There was a big crowd-- about 250-- and we were given numbered wristbands for the signing, so I whiled away the time by reading books on sushi. (Jody read books on soup.) Then I wandered off to SF, and there I found the
infamous venom cockbook, Touched by Venom.
I can attest that not only does the phrase "venom cock" appear in the book, it appears three times on page eight alone. Also, if you open it randomly, you are guaranteed to find one or more of the following:
a) A scene of off-putting violence.
b) Unintentionally humourous sentences, like "Understand, women do not revere the venom cock as men do."
c) Dialogue ending in "hey-o."
d) Unintentionally humourous words or phrases, such as "venom cock," "dragonwhore," or "hey-o."
e) Disgusting and obscene scenes of dragon-on-human cunnilingus and other forms of dragon-human bestiality.
f) Characters with names like "Nng-Tnk." (I read bits aloud to Jody, and at my attempt at pronouncing "Nlg-Tlc," or whatever the six-letter vowelless name was, she said, "Is that what you say when a dragon sticks its tongue in you?")
Now, if you open one of Martin's books randomly, you are very likely to find a scene of off-putting violence. You may also find a name with dodgy spelling, like Petyr or Lysa, though you will not find a name like "Nng-Tnk." But you are just as likely to find some arresting image or gripping situation or intentionally humourous dialogue. An extensive flip-through may convince you that you don't want to buy the book, but it's unlikely to prompt you to read passages aloud to your friends prefaced by "I can't believe someone published this thing." And somehow, I don't think that people who read Touched by Venom are going to press copies upon their friends.
You can write a book full of brutal violence, rape, and bad things happening to children, like Martin did. You can write a book where sex is going on in the vicinity of dragons, like Anne McCaffrey did. You can write a book with a lot of "perverse" sex, like Jacqueline Carey did. And you can write a book full of funny names, like lots of fantasy writers have. But you had better write in pretty prose like Carey's, or pile on the wish-fulfillment like McCaffrey, or tell an incredibly gripping story full of interesting characters like Martin.
Some people will be sufficiently turned off by the S & M or the violence or the man/beetle-headed woman sex or whatever off-putting elements you've included that they won't read the book no matter how good it is.

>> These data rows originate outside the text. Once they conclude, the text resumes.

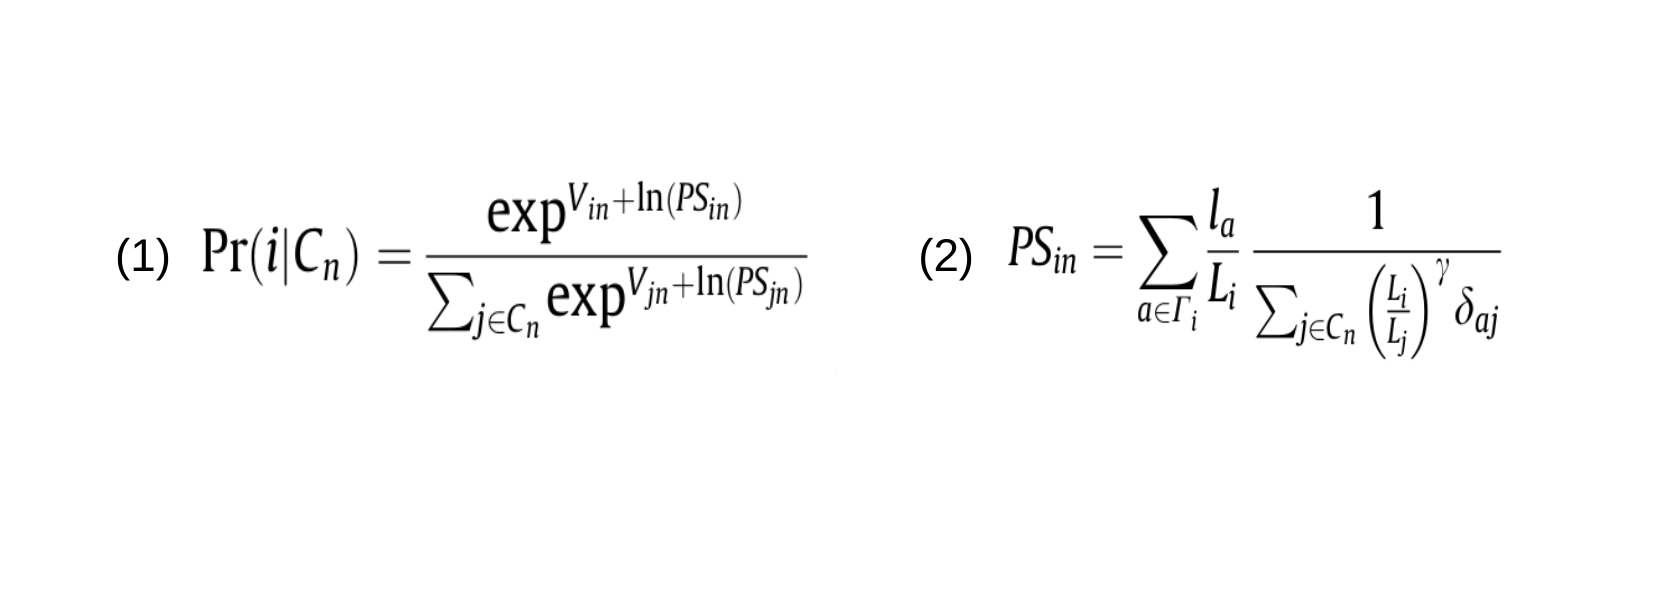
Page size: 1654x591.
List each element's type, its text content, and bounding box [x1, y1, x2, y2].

picture [951, 118, 1583, 426]
text_box (2) [903, 222, 993, 331]
text_box (1) [100, 222, 190, 331]
picture [160, 134, 837, 376]
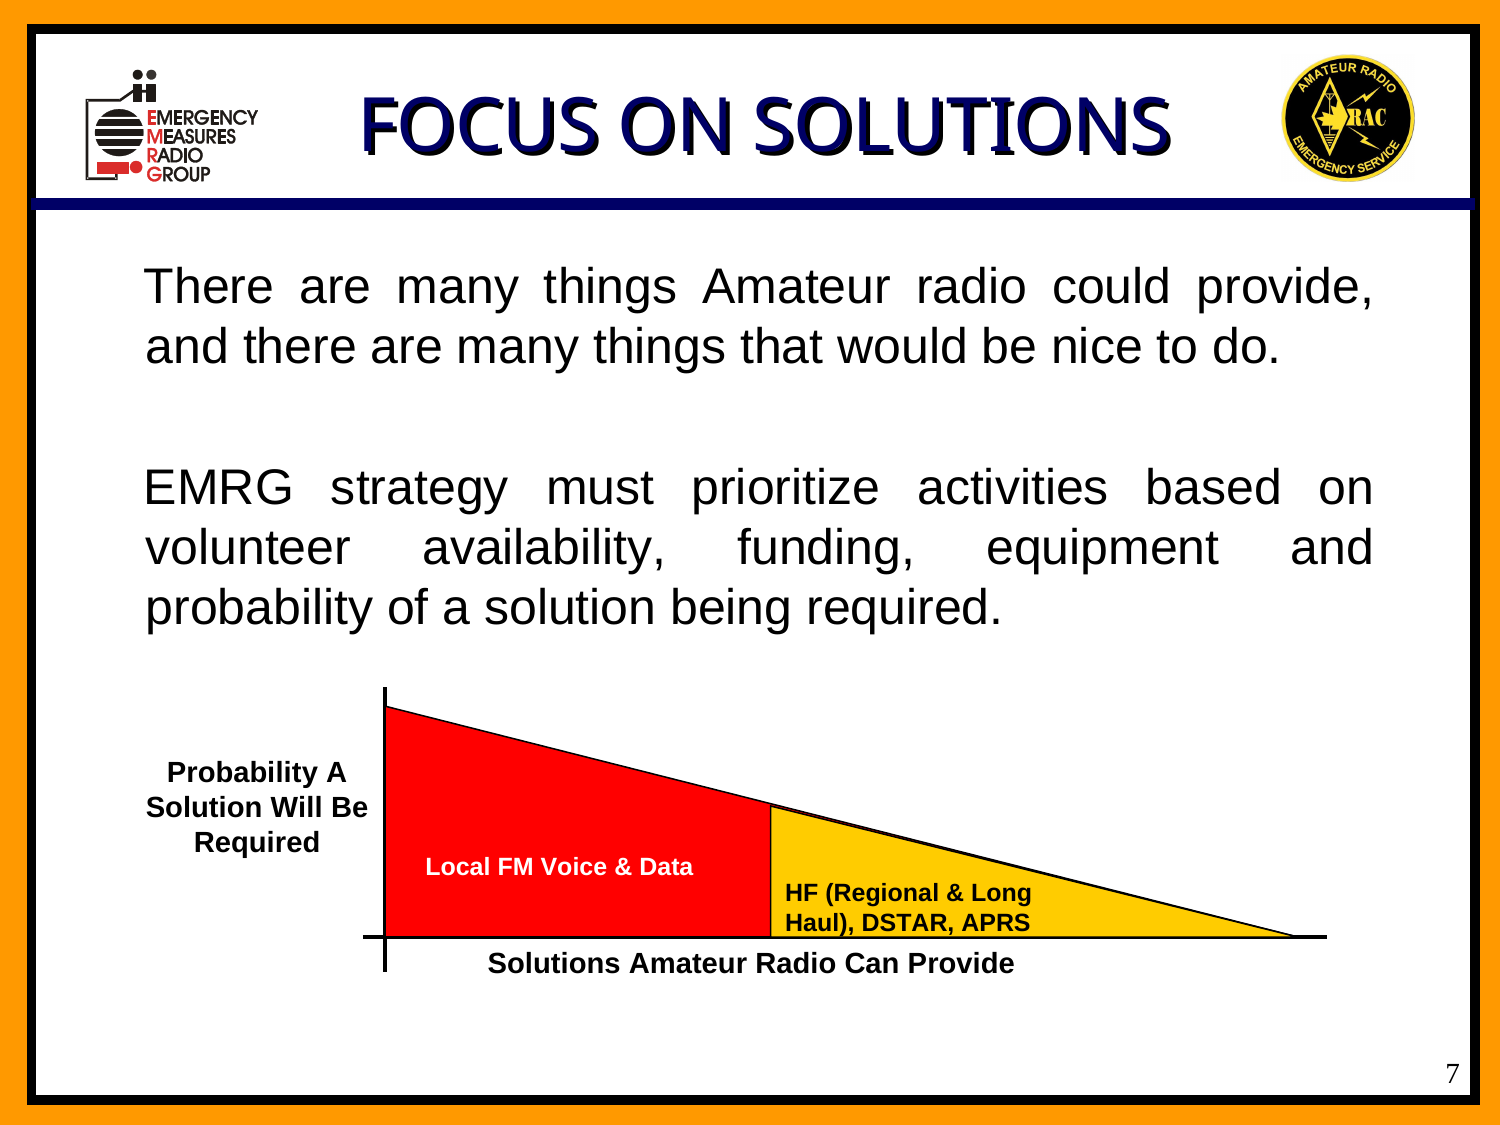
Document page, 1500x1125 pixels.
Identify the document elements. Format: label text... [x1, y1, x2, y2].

text_box FOCUS ON SOLUTIONS [251, 68, 1277, 174]
text_box [385, 706, 1029, 937]
text_box Solutions Amateur Radio Can Provide [472, 936, 1031, 988]
text_box Probability A Solution Will Be Required [129, 746, 386, 867]
picture [1281, 54, 1415, 182]
text_box [1097, 886, 1298, 938]
text_box There are many things Amateur radio could provide, and there are many things that would be nice to do. [129, 245, 1390, 382]
text_box Local FM Voice & Data [410, 843, 710, 889]
text_box EMRG strategy must prioritize activities based on volunteer availability, funding, equipment and probability of a solution being required. [129, 446, 1390, 643]
text_box HF (Regional & Long Haul), DSTAR, APRS [770, 869, 1097, 945]
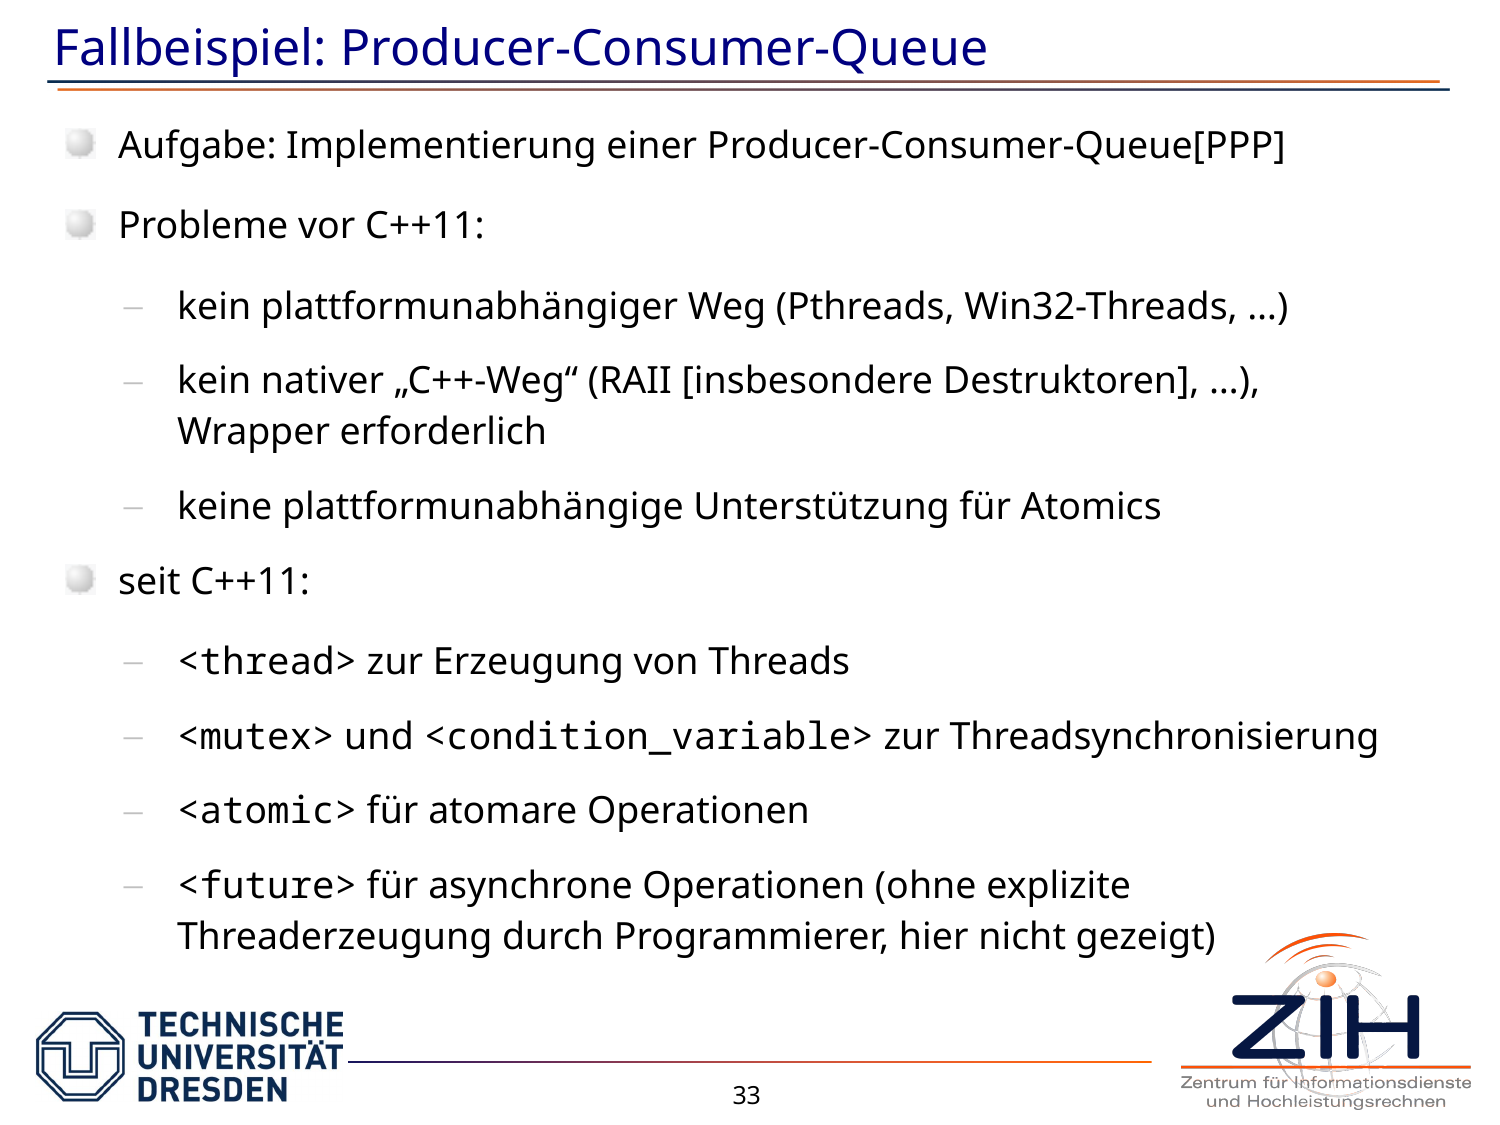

But if there's enough good stuff to offset the subject matter, or you write it so that the subject matter becomes, for the space of the book, compelling or even attractive, you will get some sub-section of readers anyway-- sometimes enough to get a bestseller.
But if the prose isn't good, and the dialogue is more goofy than snappy, and the sex is ugly and disturbing, and there's lots of creepy violence, and the names and dialogue are laughable, AND the concept is freaky... you're probably going to be best-remembered as "the venom cock book." And I don't think any of us want that.